6 More Stupid Things Drivers Do

Friday, April 08, 2011

1. When entering a parking lot via an electronically-dispensed ticket, some cars overshoot. Instead of backing up, or just getting out of their cars to get the card, they have to ask an attendant to hand it to them, as though their ass is glued to their seats and there's no way to get out without triggering massive rectal bleeding.

2. Not bothering with signal lights since they're just turning 'round the corner' as though there's some other use for turning signal lights other than that, and I somehow missed it during driving lessons.

3. Using carplate holders that tilt the plates forward. Theoretically these carplate holders are designed to fold down when you reach the speed of about 100kph, which is too fast for anybody to care about what license plate is on your car anyway. If you do stupid shit at speed, they won't need your license plate. They will need a tow truck and a very large shovel for hauling your car and your remains away.

4. Using tinted carplate holders, which when exposed to bright lights, tend to hide the plate numbers. Next to those ugly European Union underplates, this should be marked as capital crime punishable by being tacked with license plates on the driver's forehead with nine inch nails.

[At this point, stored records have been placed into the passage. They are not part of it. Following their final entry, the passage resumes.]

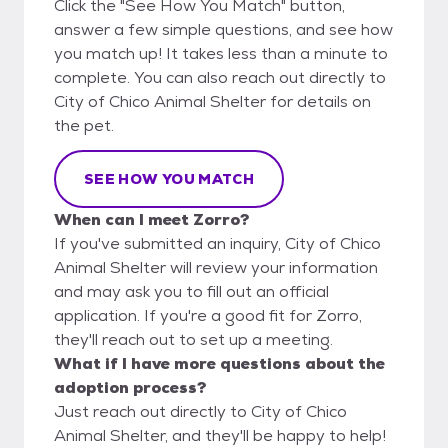
Click the "See How You Match" button,
answer a few simple questions, and see how
you match up! It takes less than a minute to
complete. You can also reach out directly to
City of Chico Animal Shelter for details on
the pet.
SEE HOW YOU MATCH
When can I meet Zorro?
If you've submitted an inquiry, City of Chico
Animal Shelter will review your information
and may ask you to fill out an official
application. If you're a good fit for Zorro,
they'll reach out to set up a meeting.
What if I have more questions about the
adoption process?
Just reach out directly to City of Chico
Animal Shelter, and they'll be happy to help!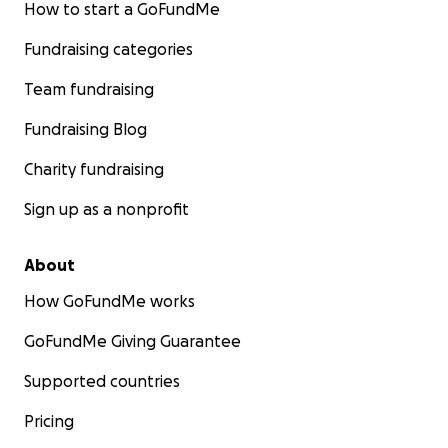
How to start a GoFundMe
Fundraising categories
Team fundraising
Fundraising Blog
Charity fundraising
Sign up as a nonprofit
About
How GoFundMe works
GoFundMe Giving Guarantee
Supported countries
Pricing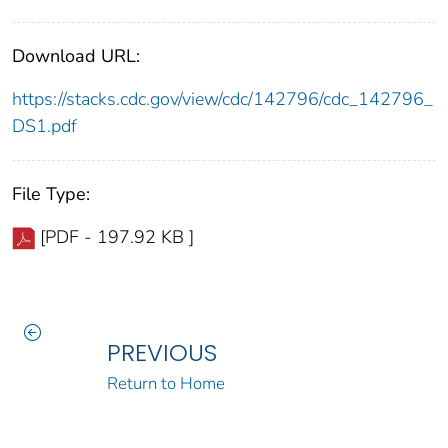
Download URL:
https://stacks.cdc.gov/view/cdc/142796/cdc_142796_
DS1.pdf
File Type:
[PDF - 197.92 KB ]
PREVIOUS
Return to Home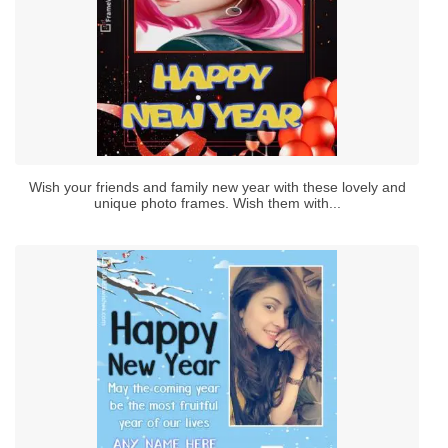
Wish your friends and family new year with these lovely and
unique photo frames. Wish them with...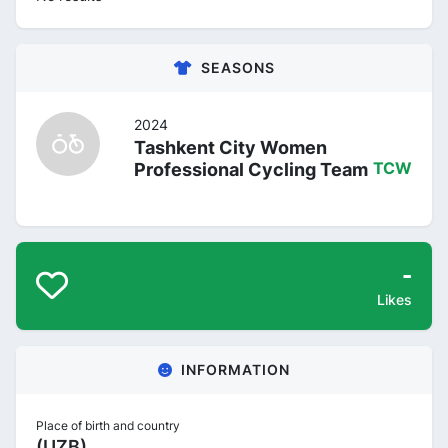
SEASONS
2024
Tashkent City Women
Professional Cycling Team
TCW
-
Likes
INFORMATION
Place of birth and country
(UZB)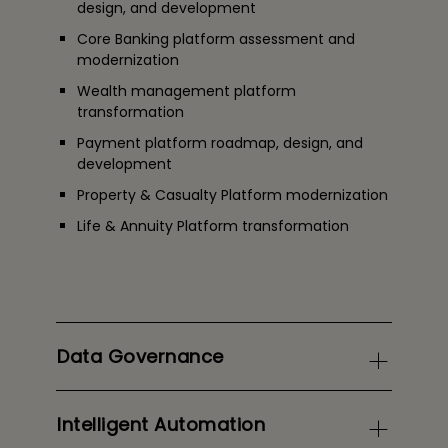
design, and development
Core Banking platform assessment and
modernization
Wealth management platform
transformation
Payment platform roadmap, design, and
development
Property & Casualty
Platform modernization
Life & Annuity
Platform transformation
Data Governance
Intelligent Automation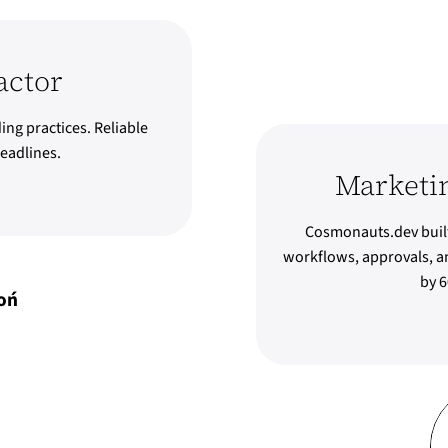
actor
ing practices. Reliable
eadlines.
Marketi
Cosmonauts.dev built
workflows, approvals, an
by 6
oń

5. non-LTO sanctionedVanity plates. The worst part of this is that we already have a law against using vanity plates in lieu of the actual plates that can IDENTIFY THE VEHICLE, WHICH IS AS GOD INTENDED FOR LICENSE PLATES. The police are too scared of who they're going to offend, and people are too crafty to be bothered to be identified when they're fleeing from a hit and run accident. I propose a simple solution for this case. Any car caught wearing those plates should be legally open for being hit in the windshield repeatedly by a tire iron, or anything equally as hard. Empower the people, make the windshield sellers rich, fuck people who think having relatives in NBI is a ticket to insolence. It's Win-Win. Vote for me in the next election.

6. People who drive with their arms or elbows dangling outside the car. I'm pretty sure Filipinos aren't huge people. Some are, but most aren't. It seems though that for some people, the space inside the cars is still too small for them that they'd have to stick their arms out where it can conveniently get in contact with anything from tree branches to ten wheeler trucks. I'm thinking it's so they can high-five people in the other lanes quickly, just in case they found a situation that makes that a life-saving necessity. Otherwise, it's just fucking retarded.